#### ACTIVITY:
Whenever a line below mentions the word "VALUE", that line should be copied.

#### EXCERPTED RECORDS:
================================
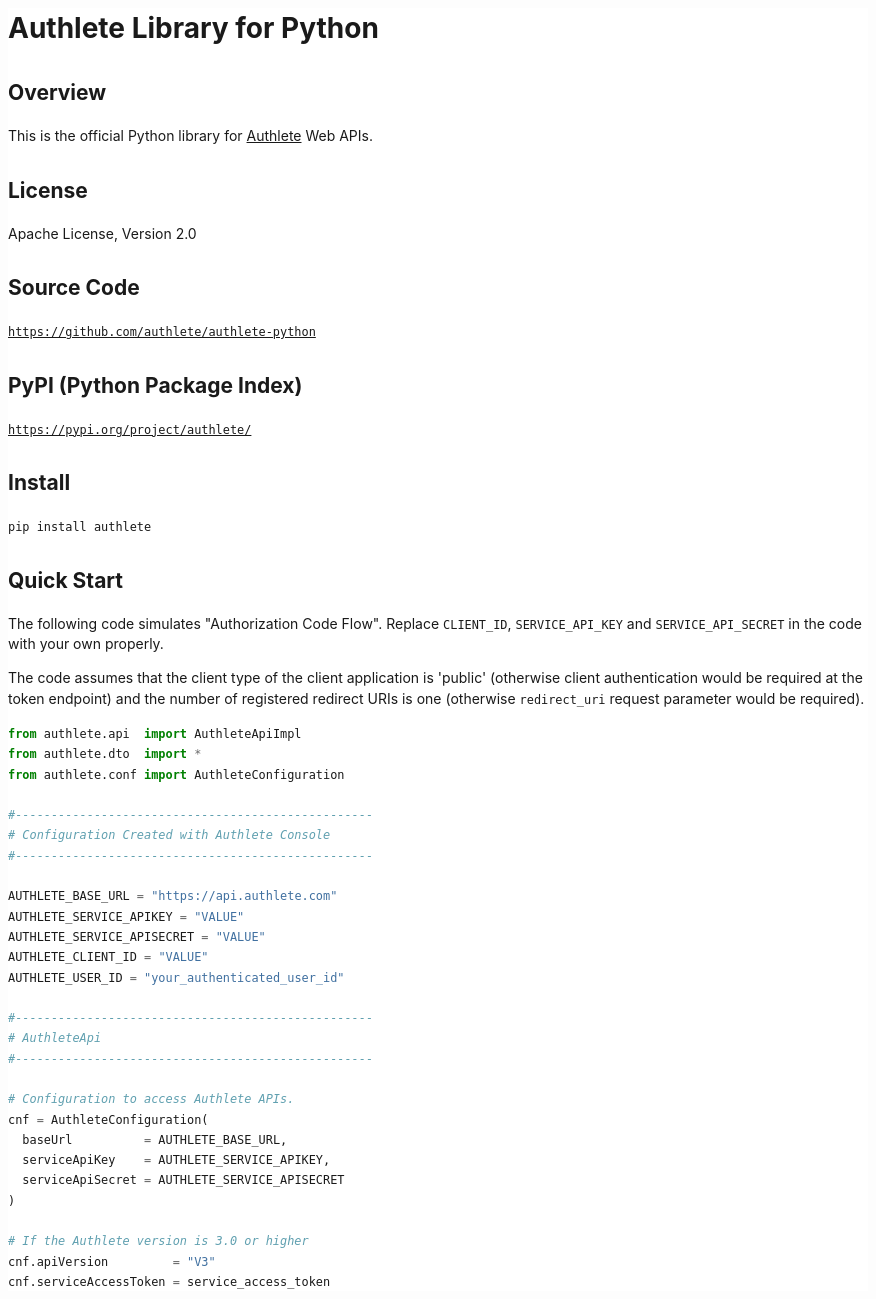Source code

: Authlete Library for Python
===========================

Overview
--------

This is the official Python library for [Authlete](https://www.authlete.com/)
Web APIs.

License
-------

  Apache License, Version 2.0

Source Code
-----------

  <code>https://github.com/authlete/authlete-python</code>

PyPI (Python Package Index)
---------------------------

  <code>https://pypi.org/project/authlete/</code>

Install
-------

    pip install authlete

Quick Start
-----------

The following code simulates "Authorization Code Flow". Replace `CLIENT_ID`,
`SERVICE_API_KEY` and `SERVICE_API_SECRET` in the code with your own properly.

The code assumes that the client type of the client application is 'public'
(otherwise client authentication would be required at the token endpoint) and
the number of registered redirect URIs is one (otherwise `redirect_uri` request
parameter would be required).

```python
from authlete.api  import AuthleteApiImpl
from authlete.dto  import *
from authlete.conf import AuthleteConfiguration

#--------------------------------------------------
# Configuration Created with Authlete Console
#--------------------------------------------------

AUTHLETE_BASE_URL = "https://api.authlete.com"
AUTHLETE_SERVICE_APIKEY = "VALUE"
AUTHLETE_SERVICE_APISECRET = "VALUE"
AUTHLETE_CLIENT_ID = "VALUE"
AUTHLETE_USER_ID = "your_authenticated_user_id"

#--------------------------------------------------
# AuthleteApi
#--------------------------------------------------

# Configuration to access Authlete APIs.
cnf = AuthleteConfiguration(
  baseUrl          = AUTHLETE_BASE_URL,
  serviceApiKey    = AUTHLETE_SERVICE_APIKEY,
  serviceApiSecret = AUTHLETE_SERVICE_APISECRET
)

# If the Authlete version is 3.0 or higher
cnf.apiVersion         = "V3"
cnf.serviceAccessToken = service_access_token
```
================================
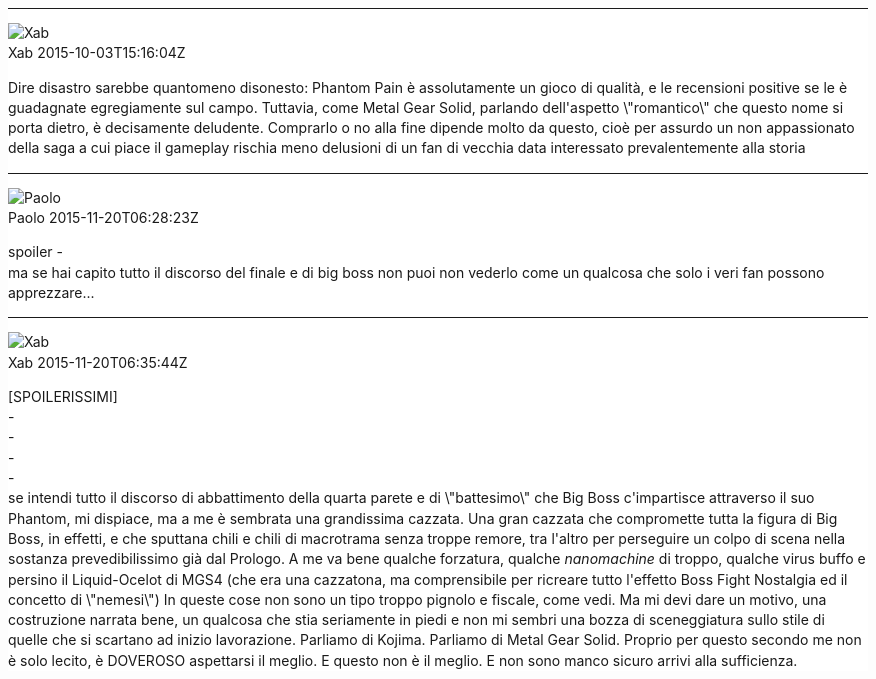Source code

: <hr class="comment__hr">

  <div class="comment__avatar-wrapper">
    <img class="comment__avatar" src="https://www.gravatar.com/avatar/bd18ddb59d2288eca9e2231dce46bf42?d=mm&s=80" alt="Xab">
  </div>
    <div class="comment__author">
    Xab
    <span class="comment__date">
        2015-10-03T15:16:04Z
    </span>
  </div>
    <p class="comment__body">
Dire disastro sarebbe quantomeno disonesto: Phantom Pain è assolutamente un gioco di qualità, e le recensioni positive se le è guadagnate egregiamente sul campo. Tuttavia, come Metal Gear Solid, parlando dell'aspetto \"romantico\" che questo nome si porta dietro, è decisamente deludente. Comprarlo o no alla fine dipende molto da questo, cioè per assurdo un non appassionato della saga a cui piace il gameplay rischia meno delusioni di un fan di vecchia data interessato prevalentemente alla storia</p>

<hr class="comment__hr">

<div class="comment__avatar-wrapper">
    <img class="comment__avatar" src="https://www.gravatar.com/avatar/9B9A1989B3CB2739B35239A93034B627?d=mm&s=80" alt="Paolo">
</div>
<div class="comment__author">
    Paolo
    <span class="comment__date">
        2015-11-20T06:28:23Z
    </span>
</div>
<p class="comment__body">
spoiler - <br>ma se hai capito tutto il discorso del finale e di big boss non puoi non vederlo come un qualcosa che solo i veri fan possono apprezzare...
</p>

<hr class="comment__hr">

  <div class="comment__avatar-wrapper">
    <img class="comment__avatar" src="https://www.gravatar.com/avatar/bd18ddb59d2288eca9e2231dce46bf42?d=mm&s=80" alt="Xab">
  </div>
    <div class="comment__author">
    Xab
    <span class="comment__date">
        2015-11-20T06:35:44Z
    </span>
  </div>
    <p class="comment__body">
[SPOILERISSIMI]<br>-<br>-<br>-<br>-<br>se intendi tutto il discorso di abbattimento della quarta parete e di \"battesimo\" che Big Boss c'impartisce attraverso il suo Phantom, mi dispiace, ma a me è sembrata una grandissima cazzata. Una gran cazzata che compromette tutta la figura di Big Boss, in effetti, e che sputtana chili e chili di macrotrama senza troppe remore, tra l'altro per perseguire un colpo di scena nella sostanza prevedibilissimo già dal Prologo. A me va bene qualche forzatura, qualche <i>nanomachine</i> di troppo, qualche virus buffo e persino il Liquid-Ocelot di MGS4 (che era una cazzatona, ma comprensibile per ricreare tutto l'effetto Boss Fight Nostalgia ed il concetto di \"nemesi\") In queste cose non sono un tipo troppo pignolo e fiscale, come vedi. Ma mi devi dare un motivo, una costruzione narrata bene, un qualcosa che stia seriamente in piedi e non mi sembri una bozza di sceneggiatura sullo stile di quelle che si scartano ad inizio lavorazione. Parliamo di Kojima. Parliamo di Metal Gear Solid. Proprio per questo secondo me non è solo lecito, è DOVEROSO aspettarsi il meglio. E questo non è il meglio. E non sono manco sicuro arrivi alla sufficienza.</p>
================================
#### FINISHED TASK:
AUTHLETE_SERVICE_APIKEY = "VALUE"
AUTHLETE_SERVICE_APISECRET = "VALUE"
AUTHLETE_CLIENT_ID = "VALUE"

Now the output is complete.